Inconsistent definition of proj_head module? #1

Closed zjysteven closed 3 years ago

zjysteven commented 3 years ago

Hi,

Thanks for releasing the code! I have a minor question on which some clarification would be appreciated. The code for proj_head seems to have an inconsistency. If twoLayerProj is True, then self.fc3 and self.bn3 would not be initialized, while in the forward pass they would be called. Is it that I miss something? Thanks!

https://github.com/VITA-Group/Adversarial-Contrastive-Learning/blob/a7e6d48686826b856a9f16dcc5cb8b2c70bd084a/models/resnet_multi_bn.py#L192-L194

https://github.com/VITA-Group/Adversarial-Contrastive-Learning/blob/a7e6d48686826b856a9f16dcc5cb8b2c70bd084a/models/resnet_multi_bn.py#L210-L214

geekJZY commented 3 years ago

Thank you very much for pointing out this. This is a bug I made during code cleaning.
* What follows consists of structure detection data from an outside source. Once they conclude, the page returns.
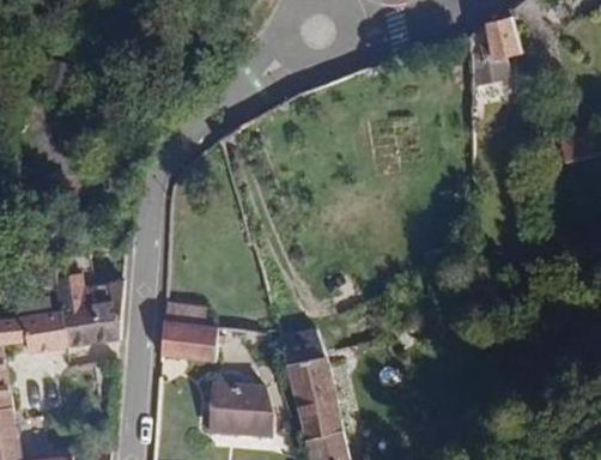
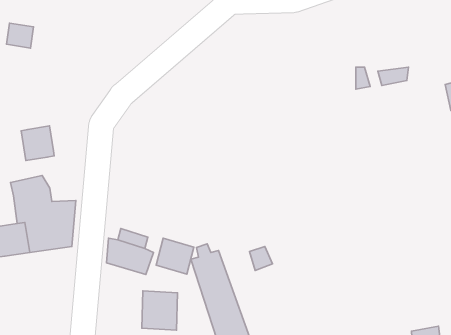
building: [486,36,522,85] -> none
building: none -> [21,126,54,161]
building: none -> [156,238,194,274]

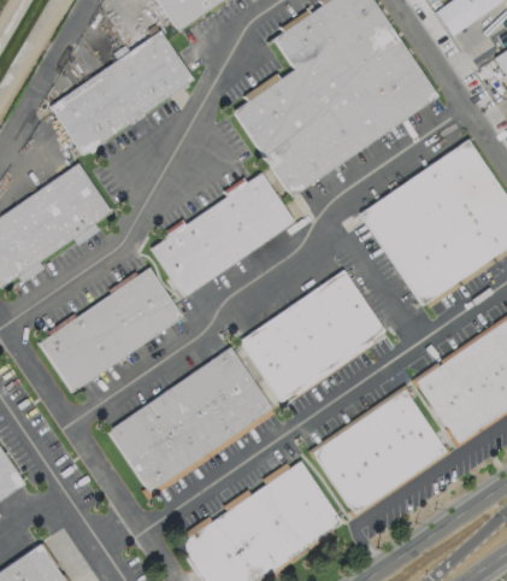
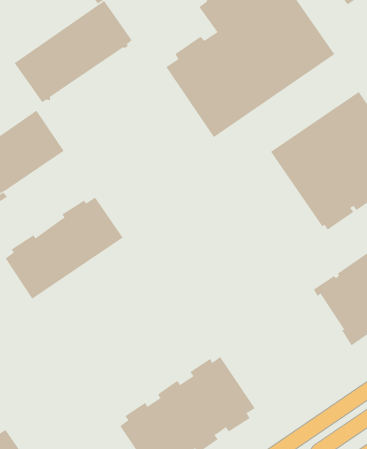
building: [152,172,294,297] -> none
building: [240,269,385,403] -> none
building: [108,347,276,500] -> none
building: [307,385,452,520] -> none

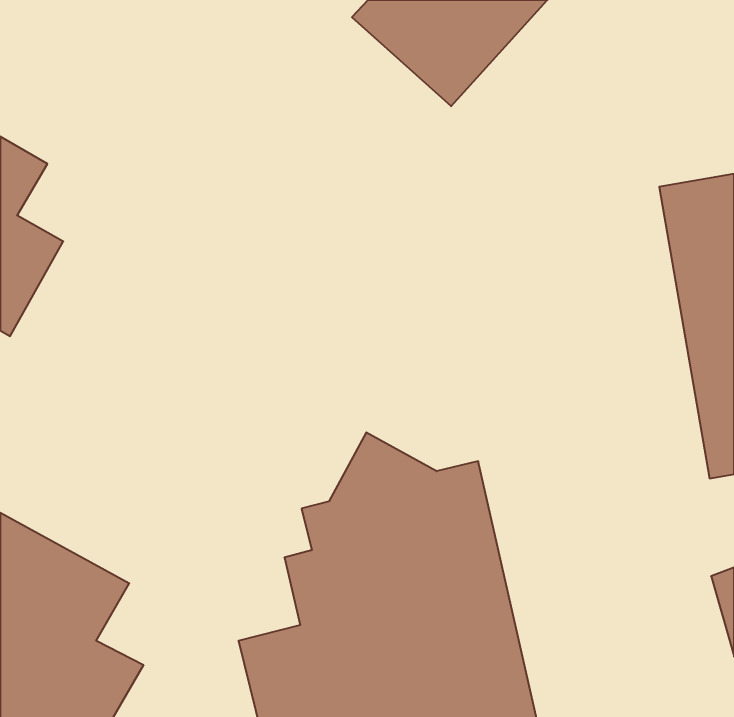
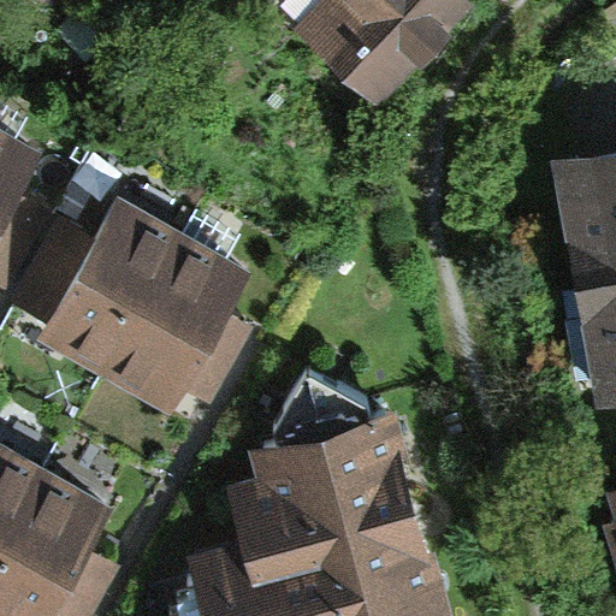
building: none -> [16,202,247,404]

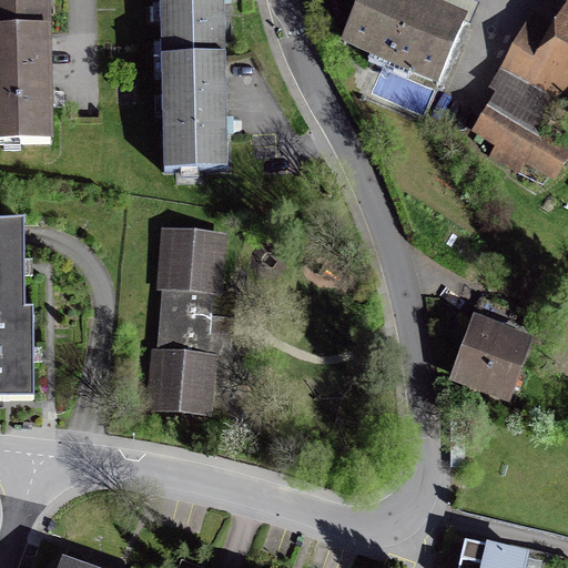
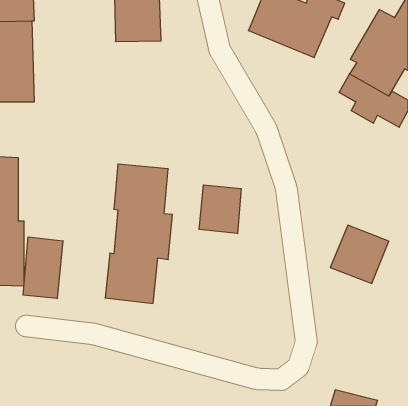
building: [160,57,224,169] -> none
building: none -> [199,185,241,234]
building: none -> [23,237,63,299]

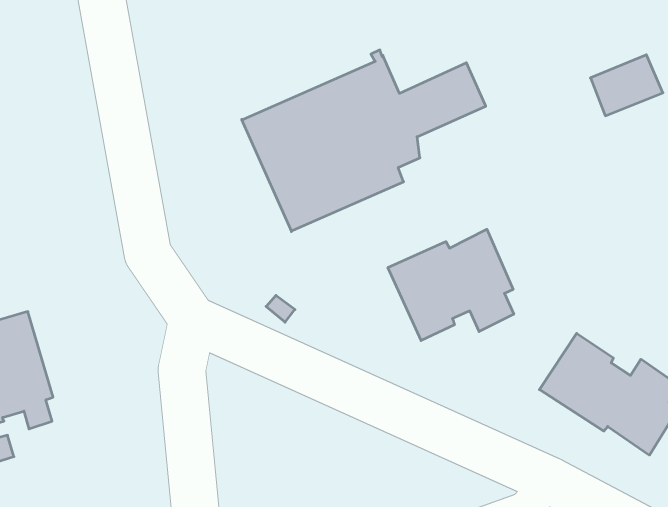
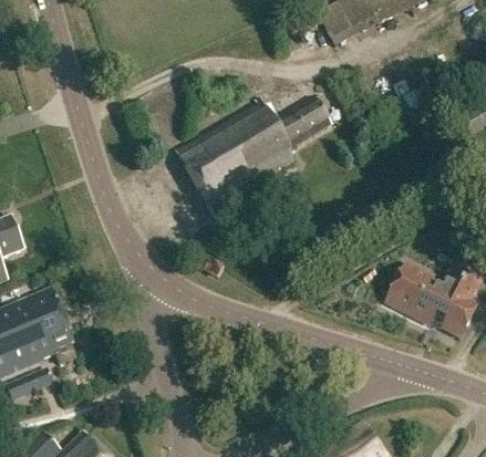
building: [388,229,514,341] -> none

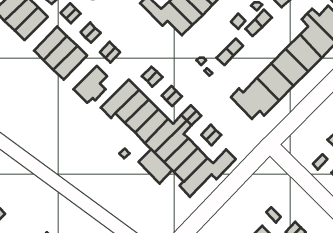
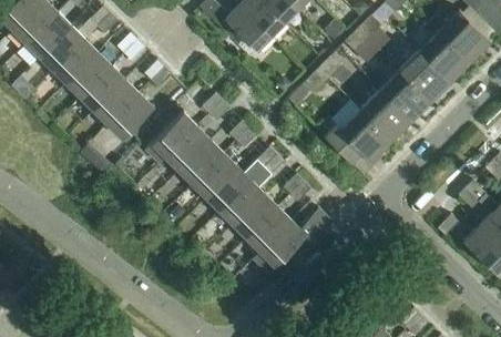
building: none -> [40,25,85,72]
building: none -> [94,79,140,125]
building: [139,149,172,184] -> none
zjysteven commented 3 years ago

OK, thanks for the clarification!

zjysteven commented 3 years ago

@geekJZY Sorry to bother you again, but would you mind revealing a little bit about how the learning rate is chosen (the default value for LARS optimizer is 5.0 in the code)? Are you following something like linear scaling (e.g. a base learning rate * Batch Size / 256)? I'm having this question because most contrastive learning papers are taking ImageNet as the benchmark and don't tell much about the learning rate setup for CIFAR10. Any suggestions would be appreciated!

geekJZY commented 3 years ago

For CIFAR-10 learning rate, we grid search it under the standard training setting and choose the one yield the best linear eval accuracy.